§ **Extrait de page**:
##########

Monsieur le ministre, j’aimerais commencer en rappelant quelques chiffres dont vous avez connaissance.
L’année 2016 a été catastrophique pour l’agriculture française, avec un recul de la valeur ajoutée de près de 15 % en volume.
Depuis 2010, notre pays a perdu plus de 11 % de ses exploitations. Qu’on ne dise pas que le phénomène est inévitable : dans l’Europe des Vingt-Huit, si onze pays ont connu un recul du revenu supérieur à 10 %, dans dix-sept pays, en revanche, on constate une hausse, parfois très marquée, du revenu agricole. La France se retrouve donc du mauvais côté de la ligne, alors qu’elle avait encore, il y a peu, l’agriculture la plus puissante d’Europe.
Enfin, et là c’est un drame pour le pays, le nombre de suicides chez les agriculteurs a été multiplié par trois l’année dernière.
Le budget agricole pour 2018 était donc plus qu’attendu par la profession, qui ne cesse de lancer des cris d’alarme.
Or nous constatons que le premier budget agricole de la nouvelle mandature ne traduit en aucun cas la nécessaire prise de conscience de la très grande fragilité actuelle de notre agriculture. Nous sommes ici bien loin des grandes ambitions affichées par le nouveau Président de la République dans le cadre des États généraux de l’alimentation !

##########

§ **Extraits de données**:
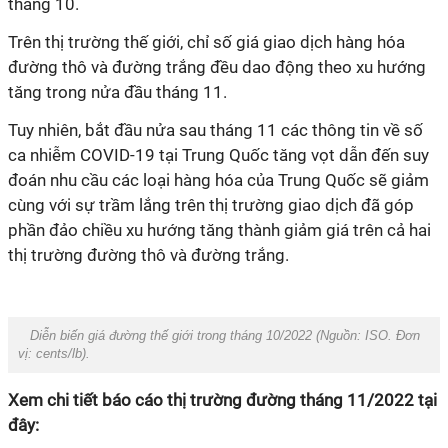
tháng 10.
Trên thị trường thế giới,
chỉ số giá
giao dịch hàng hóa
đường thô và đường trắng đều dao động theo xu hướng
tăng
trong nửa đầu tháng 11.
Tuy nhiên, b
ắt đầu nửa sau tháng 11 các thông tin về số
ca nhiễm COVID
-
19 tại Trung Quốc tăng vọt dẫn đến suy
đoán nhu cầu các loại hàng hóa của Trung Quốc sẽ giảm
cùng với sự trầm lắng trên thị trường giao dịch đã góp
phần đảo chiều xu hướng tăng thành giảm giá trên cả hai
thị trường đường thô
và đường
trắng.
Diễn biến giá đường thế giới trong tháng 10/2022 (Nguồn: ISO. Đơn
vị: cents/lb).
Xem chi tiết báo cáo thị trường đường tháng 11/2022 tại
đây:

##########

§ **Objectif**:
Relevez tel quel le discours sur le budget agricole, du premier au dernier mot.

§ **Réponse**:
Monsieur le ministre, j’aimerais commencer en rappelant quelques chiffres dont vous avez connaissance.
L’année 2016 a été catastrophique pour l’agriculture française, avec un recul de la valeur ajoutée de près de 15 % en volume.
Depuis 2010, notre pays a perdu plus de 11 % de ses exploitations. Qu’on ne dise pas que le phénomène est inévitable : dans l’Europe des Vingt-Huit, si onze pays ont connu un recul du revenu supérieur à 10 %, dans dix-sept pays, en revanche, on constate une hausse, parfois très marquée, du revenu agricole. La France se retrouve donc du mauvais côté de la ligne, alors qu’elle avait encore, il y a peu, l’agriculture la plus puissante d’Europe.
Enfin, et là c’est un drame pour le pays, le nombre de suicides chez les agriculteurs a été multiplié par trois l’année dernière.
Le budget agricole pour 2018 était donc plus qu’attendu par la profession, qui ne cesse de lancer des cris d’alarme.
Or nous constatons que le premier budget agricole de la nouvelle mandature ne traduit en aucun cas la nécessaire prise de conscience de la très grande fragilité actuelle de notre agriculture. Nous sommes ici bien loin des grandes ambitions affichées par le nouveau Président de la République dans le cadre des États généraux de l’alimentation !